# Were number 1 in fatalities



## Huskybill

on yahoo the logging industry is number one in fatalities. Not a time to be number one but it’s true. I’m sure that OSHA will be all over this report. It mentions about needing medical assistance when your deep in the woods.

Working for a elevator engineering company they took the deaths on the job seriously to a whole new level. Today they have a very low number in fatalities. 

I like the saying from the national timber fellers association “ is what I’m about to do safe”
Ask yourself,,,,,on every task. We never know what that tree will take path wise. Don’t let our ego get in the way. Clear a exit path around the trunk before felling. I’m no pro nor consider myself one but I did everything I could to be safe when felling.

The most dangerous jobs are, (once rated)
1. Coal mining,
2. Logging
3. Elevator mechanic

Be safe, don’t work alone, inspect your gear, climbing equipment. Godbless


----------



## Capitalist

Logging has been number one for many years by a wide margin.

Different statistics lump different things together and it changes them.

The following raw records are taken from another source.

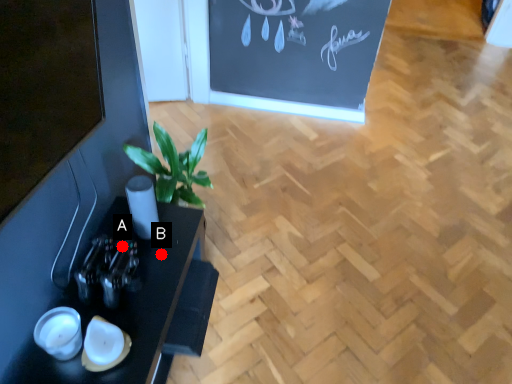
Question: Two points are circled on the image, labeled by A and B beside each circle. Which point is farther from the camera taking this photo?

Choices:
 (A) A is further
 (B) B is further

Answer: (B)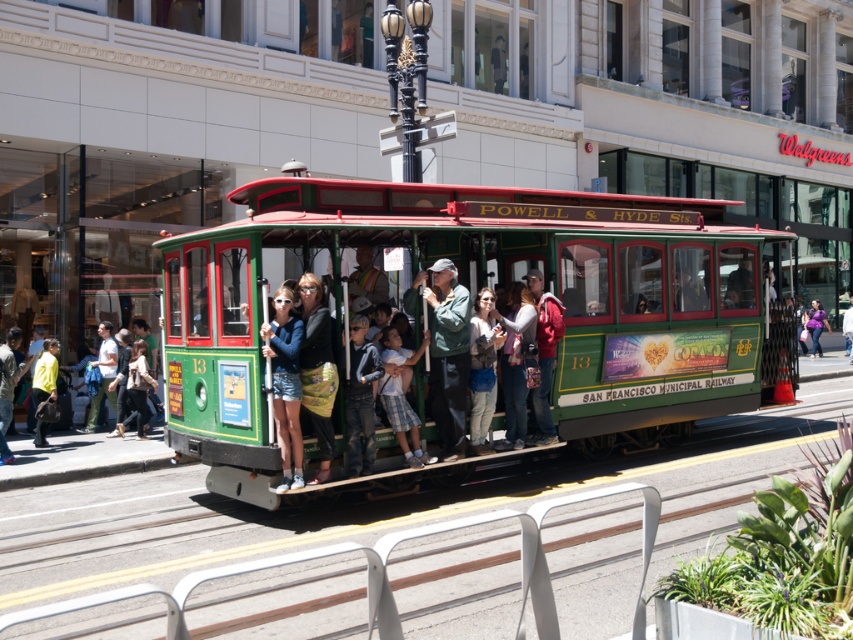
Does green polished wood cable car at center have a larger size compared to matte blue jacket at center?

Incorrect, green polished wood cable car at center is not larger than matte blue jacket at center.

Which of these two, green polished wood cable car at center or matte blue jacket at center, stands shorter?

green polished wood cable car at center is shorter.

Between point (256, 294) and point (294, 339), which one is positioned in front?

Positioned in front is point (256, 294).

Locate an element on the screen. The height and width of the screenshot is (640, 853). green polished wood cable car at center is located at coordinates (473, 301).

Is point (657, 387) in front of point (817, 310)?

That is True.

In order to click on green polished wood cable car at center in this screenshot , I will do `click(473, 301)`.

Does green polished wood cable car at center appear over green fabric coach at center?

Correct, green polished wood cable car at center is located above green fabric coach at center.

Does point (467, 292) come in front of point (444, 372)?

Yes, point (467, 292) is in front of point (444, 372).

I want to click on green polished wood cable car at center, so click(x=473, y=301).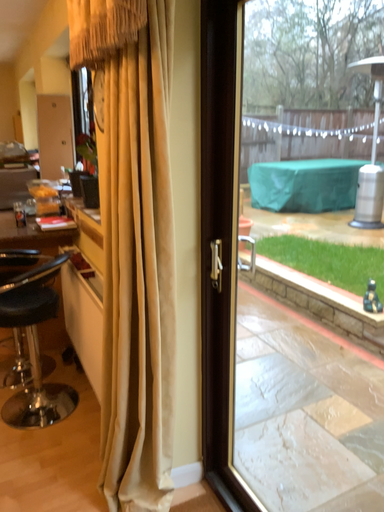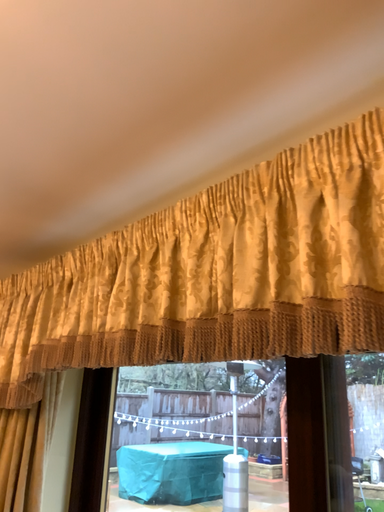
Question: Which way did the camera rotate in the video?

Choices:
 (A) rotated downward
 (B) rotated upward

Answer: (B)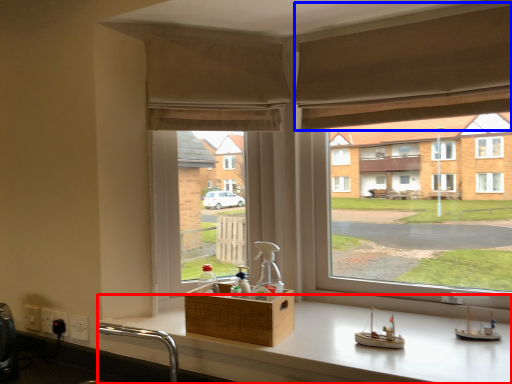
Question: Which point is further to the camera, counter (highlighted by a red box) or curtain (highlighted by a blue box)?

Choices:
 (A) counter
 (B) curtain

Answer: (B)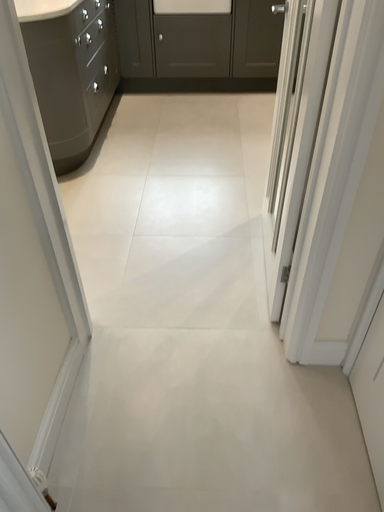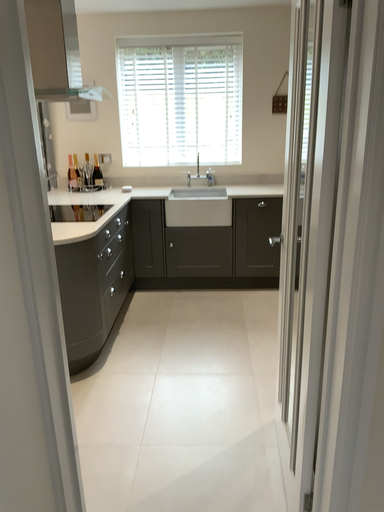
Question: How did the camera likely rotate when shooting the video?

Choices:
 (A) rotated upward
 (B) rotated downward

Answer: (A)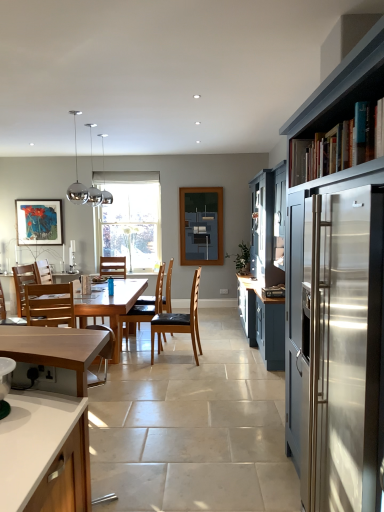
Question: Should I look upward or downward to see brown leather chair at center, arranged as the second chair when viewed from the back?

Choices:
 (A) up
 (B) down

Answer: (B)

Question: Is the position of light brown wooden chair at center, which ranks as the fourth chair in back-to-front order, less distant than that of wooden chair at center, which is the 1th chair in back-to-front order?

Choices:
 (A) yes
 (B) no

Answer: (A)

Question: From the image's perspective, is light brown wooden chair at center, which ranks as the 2th chair in front-to-back order, under wooden chair at center, which is the 1th chair in back-to-front order?

Choices:
 (A) yes
 (B) no

Answer: (A)

Question: Is light brown wooden chair at center, which ranks as the 2th chair in front-to-back order, facing towards wooden chair at center, which is the 1th chair in back-to-front order?

Choices:
 (A) no
 (B) yes

Answer: (A)

Question: From a real-world perspective, is light brown wooden chair at center, which ranks as the fourth chair in back-to-front order, physically above wooden chair at center, the fifth chair viewed from the front?

Choices:
 (A) yes
 (B) no

Answer: (B)

Question: Is light brown wooden chair at center, which ranks as the 2th chair in front-to-back order, behind wooden chair at center, the fifth chair viewed from the front?

Choices:
 (A) yes
 (B) no

Answer: (B)

Question: Is wooden chair at center, the fifth chair viewed from the front, inside light brown wooden chair at center, which ranks as the fourth chair in back-to-front order?

Choices:
 (A) no
 (B) yes

Answer: (A)

Question: Is matte black artwork at center far away from light brown wood countertop at lower left, the 2th cabinetry from the right?

Choices:
 (A) yes
 (B) no

Answer: (A)

Question: From a real-world perspective, is matte black artwork at center under light brown wood countertop at lower left, arranged as the 1th cabinetry when viewed from the left?

Choices:
 (A) no
 (B) yes

Answer: (A)

Question: Is matte black artwork at center looking in the opposite direction of light brown wood countertop at lower left, arranged as the 1th cabinetry when viewed from the left?

Choices:
 (A) no
 (B) yes

Answer: (A)

Question: Does matte black artwork at center have a greater width compared to light brown wood countertop at lower left, arranged as the 1th cabinetry when viewed from the left?

Choices:
 (A) yes
 (B) no

Answer: (B)

Question: Does matte black artwork at center touch light brown wood countertop at lower left, the 2th cabinetry from the right?

Choices:
 (A) yes
 (B) no

Answer: (B)

Question: Does matte black artwork at center appear on the right side of light brown wood countertop at lower left, the 2th cabinetry from the right?

Choices:
 (A) yes
 (B) no

Answer: (A)

Question: Is the depth of blue painted wood bookshelf at upper right less than that of brown leather chair at center?

Choices:
 (A) yes
 (B) no

Answer: (A)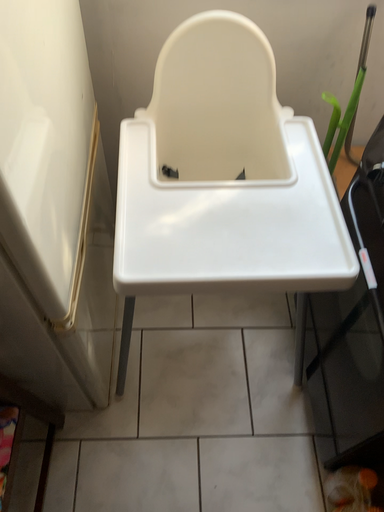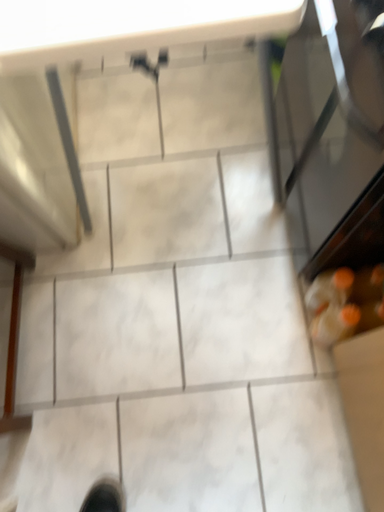
Question: How did the camera likely rotate when shooting the video?

Choices:
 (A) rotated upward
 (B) rotated downward

Answer: (B)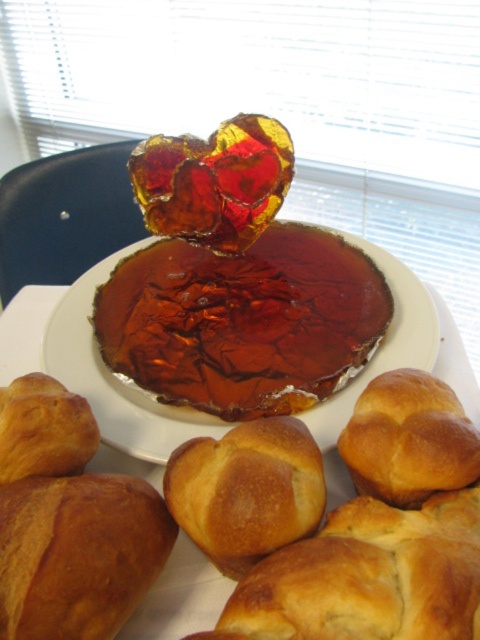
Question: From the image, what is the correct spatial relationship of shiny brown cake at center in relation to golden brown doughnut at lower right?

Choices:
 (A) right
 (B) left

Answer: (B)

Question: Among these points, which one is farthest from the camera?

Choices:
 (A) (311, 289)
 (B) (90, 444)
 (C) (233, 429)
 (D) (14, 520)

Answer: (A)

Question: Among these points, which one is nearest to the camera?

Choices:
 (A) (225, 536)
 (B) (369, 433)
 (C) (84, 410)
 (D) (136, 576)

Answer: (A)

Question: Which point is closer to the camera?

Choices:
 (A) golden brown doughnut at lower right
 (B) shiny brown cake at center
 (C) golden brown bread at center
 (D) golden brown croissant at lower left

Answer: (C)

Question: Is golden brown bread at center positioned before golden brown doughnut at lower right?

Choices:
 (A) yes
 (B) no

Answer: (A)

Question: Observing the image, what is the correct spatial positioning of shiny brown cake at center in reference to golden brown doughnut at lower right?

Choices:
 (A) above
 (B) below

Answer: (A)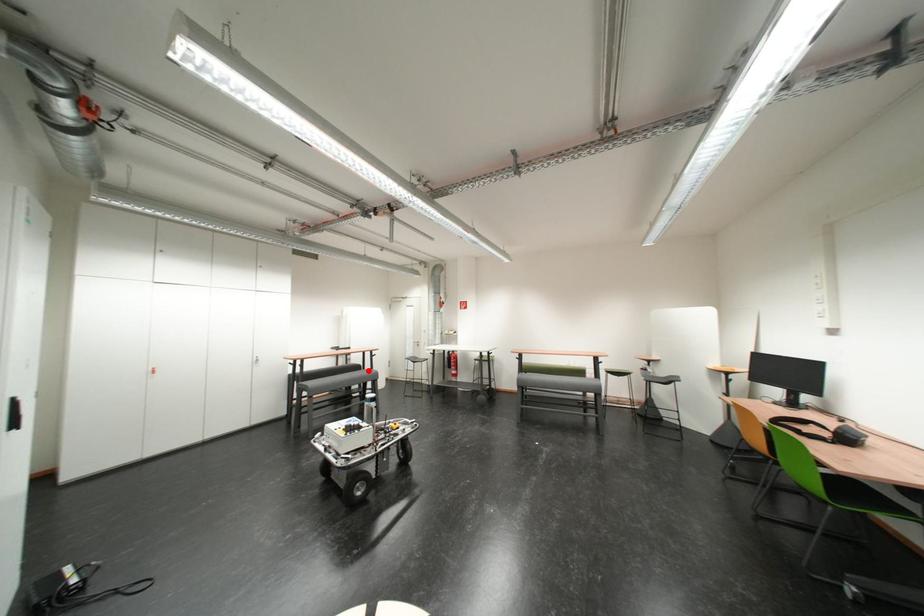
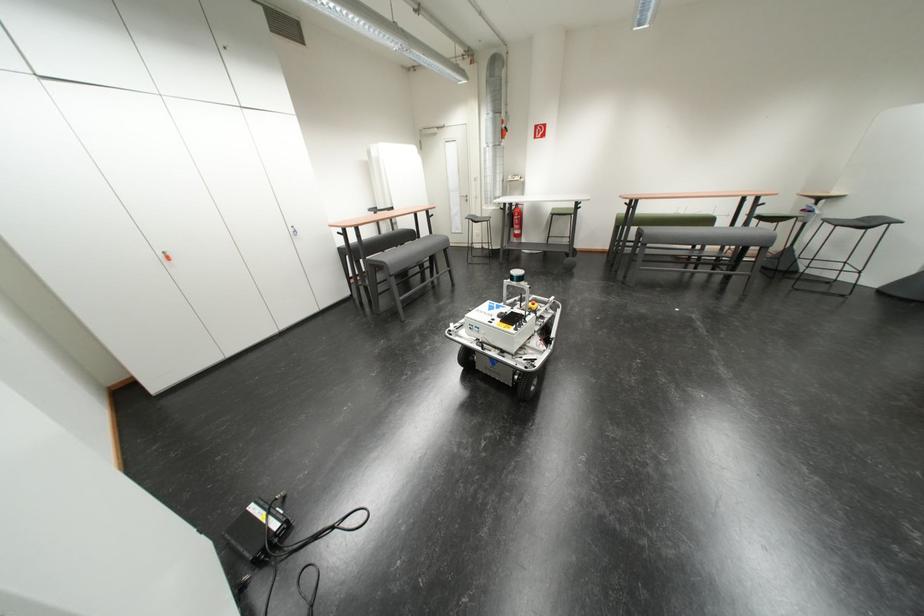
Locate, in the second image, the point that corresponds to the highlighted location in the first image.

(423, 237)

For instance tree removal is lumped in with landscaping workers.

Last I knew logging was 120 fatalities per 100,000.

As an example it is I believe twenty times more dangerous than being a police officer, firefighter, or emt. 

The statistics are too lumped together imo. 

I would like to see it broken down by specific job title of every group.


----------



## sb47

It would seem to me the farther you are from medical help, the higher the chances are your survival rate will drop for serious injuries. The medical industry calls this the golden hour. Working many miles from medical help slows down response time for paramedics to even arrive.


----------



## Huskybill

I carry a first aid kit in every car. A bigger kit in the truck. My leather belt has holes all around it to the buckle. I purchased larger Guase patches from the pharmaceutical store.

I wanted that foam that melts into the wound to stop the bleeding but they wouldn’t sell it to me. I should of taken a paramedics course. My dad was a medic in the army.


----------



## KiwiBro

Huskybill said:


> I carry a first aid kit in every car. A bigger kit in the truck. My leather belt has holes all around it to the buckle. I purchased larger Guase patches from the pharmaceutical store.
> 
> I wanted that foam that melts into the wound to stop the bleeding but they wouldn’t sell it to me. I should of taken a paramedics course. My dad was a medic in the army.


tampons and pads


----------



## sb47

Huskybill said:


> I carry a first aid kit in every car. A bigger kit in the truck. My leather belt has holes all around it to the buckle. I purchased larger Guase patches from the pharmaceutical store.
> 
> I wanted that foam that melts into the wound to stop the bleeding but they wouldn’t sell it to me. I should of taken a paramedics course. My dad was a medic in the army.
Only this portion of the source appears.